** SOURCE DOCUMENT follows **

Sunday, November 27, 2011

Merry Christmas Wordle




























It’s the time of year for the glow of ruddy faces
Mitten and snowmen and angels in wintry places
Steaming hot cocoa with floating mini marshmallows
Glitter and glamour of fine fancy mellow fellows

‘Tis the season of peace and joy, and loving nuclear families
To give and receive, stuffed stockings and shimmering trees
Cornucopia of foodstuff piled high on lace covered tables
So it says in the glossy book of the world’s favorite fables

Shudders and shivers in the blast of Frosty’s frigid breath
In parks, alleys, and doorways lies a hypothermic death
Or negative bank accounts spinning the subliminal tale
In a mad rush of the Black Friday and Cyber Monday sale

The rustle of the smug in their devilish sunshine dance
Wrapped in ermine and fur, the appointed fulcrum of chance
Regaling the gullible with continuous retelling of the story
Ring the bells, the angels sing, and nothing is untidy

From the Sunday Wordle:



Tuesday, November 8, 2011

National Novel Writing Month

50,000 words in 30 days. WOW! that sounds like a lot, and it is. It averages 1666 words daily which doesn't sound so bad. The best thing about it is the accountability. I've told everyone and my one friend cracks her Facebook whip at me daily. Since I'm high in the mountains, there aren't a lot of "write-ins" close so I've signed up for the NaNo:NC:Elsewhere Facebook group and the NaNo:North Georgia Facebook group - more accountability. Those groups have been terrific support as well. I've learned about the History of Trains in Appalachia and the Circus in America website. Wonderful research help for my work. I've helped others and enjoyed writerly talk. It's been a while and thoroughly enjoyable. 


Since, I'm feeling so good about this, I decided to share another chapter. I look forward to comments.

** End of SOURCE DOCUMENT **

EXERCISE » Print the passage from the holiday poem and blog post between "50,000 words in" and "and thoroughly enjoyable.", inclusive. Leave the records aside; nothing here depends on them.

** RAW DATA follows **

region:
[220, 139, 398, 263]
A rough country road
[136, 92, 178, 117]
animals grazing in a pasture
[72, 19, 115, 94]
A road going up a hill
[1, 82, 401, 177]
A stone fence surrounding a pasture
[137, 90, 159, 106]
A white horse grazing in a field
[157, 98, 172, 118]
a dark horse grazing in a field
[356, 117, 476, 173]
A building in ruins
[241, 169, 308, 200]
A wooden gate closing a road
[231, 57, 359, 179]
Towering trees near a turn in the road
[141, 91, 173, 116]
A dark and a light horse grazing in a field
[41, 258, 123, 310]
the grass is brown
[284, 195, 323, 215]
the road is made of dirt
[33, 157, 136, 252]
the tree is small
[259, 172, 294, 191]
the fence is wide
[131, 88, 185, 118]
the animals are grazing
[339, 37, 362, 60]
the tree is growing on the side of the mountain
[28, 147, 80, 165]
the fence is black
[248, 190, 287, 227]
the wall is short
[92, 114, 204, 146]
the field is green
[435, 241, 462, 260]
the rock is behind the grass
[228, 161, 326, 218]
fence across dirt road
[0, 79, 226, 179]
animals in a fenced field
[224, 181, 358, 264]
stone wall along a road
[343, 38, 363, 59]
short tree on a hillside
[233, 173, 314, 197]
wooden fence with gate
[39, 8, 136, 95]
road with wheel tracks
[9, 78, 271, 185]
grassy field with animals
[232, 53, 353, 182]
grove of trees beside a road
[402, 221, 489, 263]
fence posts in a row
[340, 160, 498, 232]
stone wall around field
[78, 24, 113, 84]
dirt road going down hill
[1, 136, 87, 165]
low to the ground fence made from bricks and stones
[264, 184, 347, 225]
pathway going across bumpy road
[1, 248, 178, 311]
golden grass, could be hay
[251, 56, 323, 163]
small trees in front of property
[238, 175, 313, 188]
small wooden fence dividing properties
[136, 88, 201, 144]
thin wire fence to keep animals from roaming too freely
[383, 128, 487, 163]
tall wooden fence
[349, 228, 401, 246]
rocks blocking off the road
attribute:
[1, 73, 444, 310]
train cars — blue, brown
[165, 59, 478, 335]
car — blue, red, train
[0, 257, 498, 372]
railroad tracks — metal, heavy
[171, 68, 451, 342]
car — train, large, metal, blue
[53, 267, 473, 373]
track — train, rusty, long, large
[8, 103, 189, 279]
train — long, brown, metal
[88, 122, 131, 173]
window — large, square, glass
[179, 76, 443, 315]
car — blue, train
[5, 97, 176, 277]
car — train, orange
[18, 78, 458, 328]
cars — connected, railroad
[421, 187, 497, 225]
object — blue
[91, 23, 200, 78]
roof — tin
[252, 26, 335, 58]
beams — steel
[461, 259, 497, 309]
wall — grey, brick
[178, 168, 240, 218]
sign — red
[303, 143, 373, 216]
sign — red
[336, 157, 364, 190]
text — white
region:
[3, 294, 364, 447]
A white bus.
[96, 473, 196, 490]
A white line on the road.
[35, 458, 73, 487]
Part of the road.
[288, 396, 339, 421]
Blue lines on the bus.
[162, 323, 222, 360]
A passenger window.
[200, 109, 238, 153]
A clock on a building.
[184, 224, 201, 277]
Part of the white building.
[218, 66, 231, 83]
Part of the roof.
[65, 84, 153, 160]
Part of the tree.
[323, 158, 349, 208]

** End of RAW DATA **

TASK RESPONSE »
50,000 words in 30 days. WOW! that sounds like a lot, and it is. It averages 1666 words daily which doesn't sound so bad. The best thing about it is the accountability. I've told everyone and my one friend cracks her Facebook whip at me daily. Since I'm high in the mountains, there aren't a lot of "write-ins" close so I've signed up for the NaNo:NC:Elsewhere Facebook group and the NaNo:North Georgia Facebook group - more accountability. Those groups have been terrific support as well. I've learned about the History of Trains in Appalachia and the Circus in America website. Wonderful research help for my work. I've helped others and enjoyed writerly talk. It's been a while and thoroughly enjoyable.